If you want a manageable city …
For a city with a spirit of social justice and an array of cultural offerings, try Topeka. The city opened Evergy Plaza in 2020, a central hub with free Wi-Fi where people can work or enjoy a monthly concert series, complete with food trucks and pop-up beer gardens.
This summer, Topeka Music Week will be held at venues across the city, culminating in Country Stampede, which is estimated to bring up to 100,000 country music fans to the city. (Proof of vaccination or a negative test is not required to attend, so consider your personal risk first.)

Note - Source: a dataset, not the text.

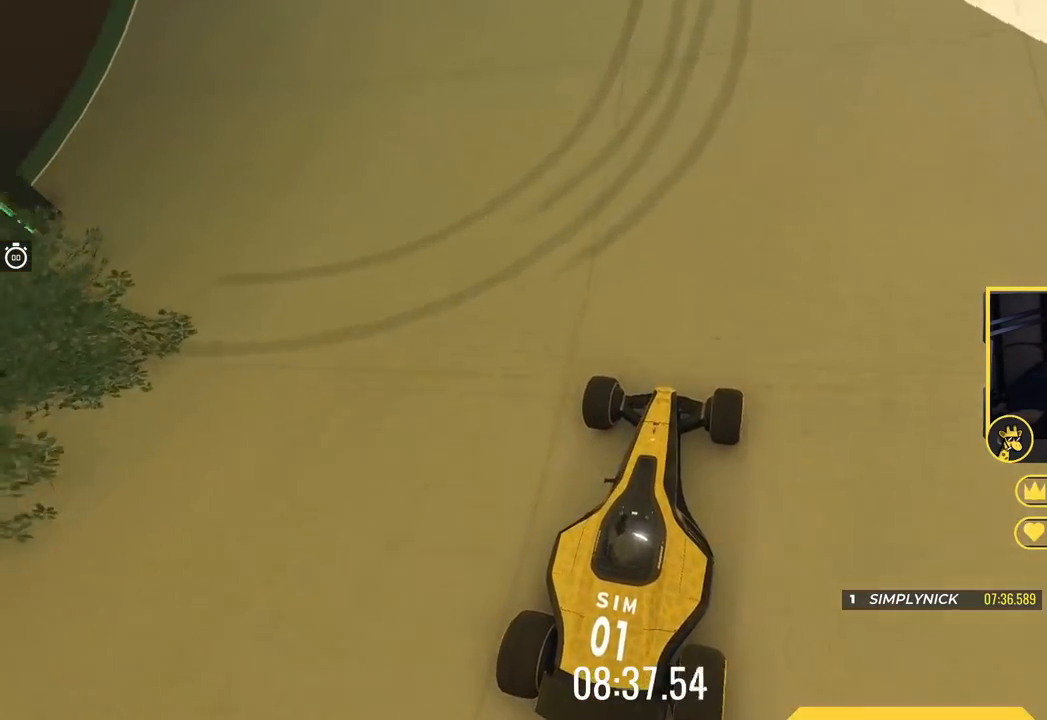
{"keys": ["up"], "events": [[67, "left", "down"], [267, "left", "up"]]}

As home of the landmark U.S. Supreme Court case, Brown vs. Board of Education, Topeka has a strong undercurrent of social justice, said Bob Ross, a spokesman for Choose Topeka, which lures remote workers to the city with financial incentives. One of his recommendations for long-term stays is Liberty House, an Airbnb rental which puts profits toward supporting L.G.B.T.Q. youth in the Midwest.
During their off time, people can explore the North Topeka Arts District, known as NOTO, which was restored in 2008 to include murals, galleries and restaurants housed in historic buildings.
Kelly Edkin, a fifth generation Topekan who owns a coffee shop and bistro called Juli’s Cafe, said she regularly sees remote workers there. She recommends people visit the Topeka Zoo and Conservation Center, or take advantage of the Kansas River, which flows through the city, or nearby Lake Shawnee for swimming, fishing or kayaking.
But what makes Topeka special, she said, are the people who live there.
“I really think the best part of any place you go, whether you’re working remotely or not, are the people and the attitude,” she said, adding that Topekans are “very friendly and helpful.”